Ebola: les chauves-souris source directe de l’épidémie?
Publié par La Pharmacienne le Mai 14 2009 15:54:03
Les flambées épidémiques de fièvre Ebola pourraient dans certains cas être déclenchées par le passage du virus directement des chauves-souris à l’Homme...

Nouvelles étendues



Les flambées épidémiques de fièvre Ebola pourraient dans certains cas être déclenchées par le passage du virus directement des chauves-souris à l’Homme, d’après de nouveaux travaux menés en RDC par des chercheurs français et congolais.

Il y a quelques années l’équipe d’Eric Leroy (IRD/ Université de la Méditerranée) avait montré que certaines espèces de chiroptères servaient de réservoir naturel au redoutable virus Ebola.

Sachant que des humains avaient été contaminés par le virus Ebola au contact de grands singes morts, les chercheurs supposaient que ces primates avaient été infectés par les chauves-souris frugivores au moment où ils cherchaient à se nourrir de fruits dans les arbres. L’analyse d’une flambée épidémique survenue de mai à novembre 2007 dans l’agglomération de Kampungu, en République démocratique du Congo, suggère désormais que le virus est passé directement du chiroptère à l’humain.

En reconstruisant l’historique de l’épidémie, Eric Leroy et ses collègues ont découvert que le premier cas identifié, une femme de 55 ans, est tombée malade deux semaines après avoir lavée le corps d’une fillette de 4 ans décédée subitement. Les symptômes de sa maladie concordent avec ceux de la fièvre hémorragique à Ebola, précise Eric Leroy. Or cette fillette venait d’un village voisin et faisait souvent les 3 à 4 heures de marches dans les bras de son père. Celui-ci s’était régulièrement rendu à un marché pour acheter des chauves-souris fraîchement tuées.
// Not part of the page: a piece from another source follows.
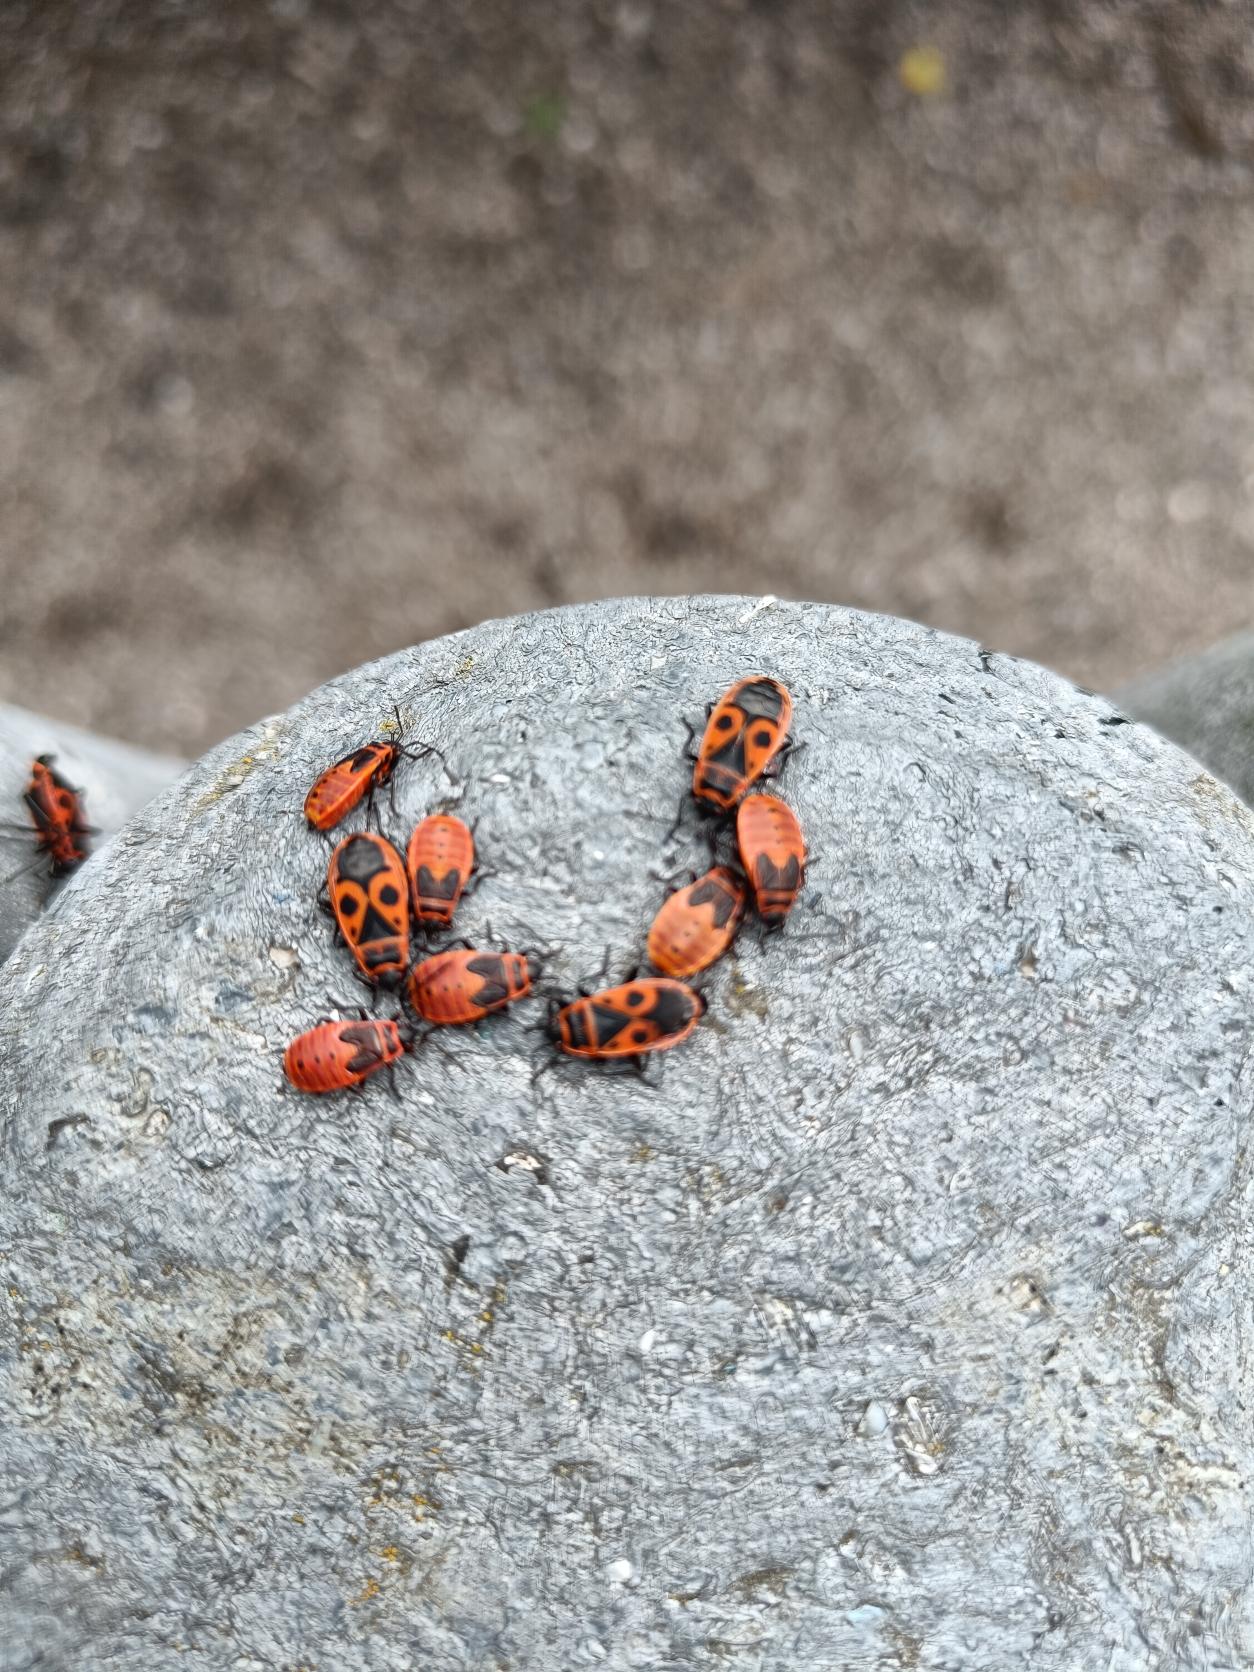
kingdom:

Il a pu être contaminé par le sang de ces animaux, ne souffrir que de symptômes légers et passer le virus à sa fille via la transpiration, expliquent les chercheurs.

Même si le virus Ebola a la réputation de laisser peu de chances à ceux qu’il infecte, il existe une variabilité individuelle importante, précise Eric Leroy. «Nous avons montré en 2002 qu’il pouvait y avoir des porteurs asymptomatiques du virus», poursuit le chercheur, basé au Centre international de recherches médicales de Franceville, au Gabon.

Il n’a pas pu être démontré directement que le père de la fillette était porteur du virus mais le faisceau de présomptions est fort, estime ce spécialiste des fièvres hémorragiques.

Dans la zone touchée par la flambée épidémique de 2007 il n’y a ni chimpanzés, ni gorilles ni bonobos susceptibles de passer le virus Ebola à l’homme. En revanche d’avril à mai des milliers de chauves-souris frugivores y font étape au cours de leur migration. Leur population était exceptionnellement abondante en 2007. Parmi les trois espèces migrantes deux sont suspectées d’être le réservoir du virus Ebola. Les habitants les abattent, souvent avec des fusils, pour les manger. Le contact avec le sang des chiroptères est donc fréquent.

Ce n’est pas la première fois que des chauves-souris sont mises en cause pour la transmission d’un virus à l’homme : c’est le cas pour le virus de la rage ou pour les virus asiatiques Nipah et Hendrah. «Ces virus appartiennent d’ailleurs à deux familles, les rhabdovirus et les paramyxovirus, qui sont les plus proches de la famille d’Ebola, celle des filovirus», remarque Eric Leroy.

Les chercheurs en concluent que les chemins de migration des chiroptères devraient être pris en compte dans les plans de surveillance d’Ebola.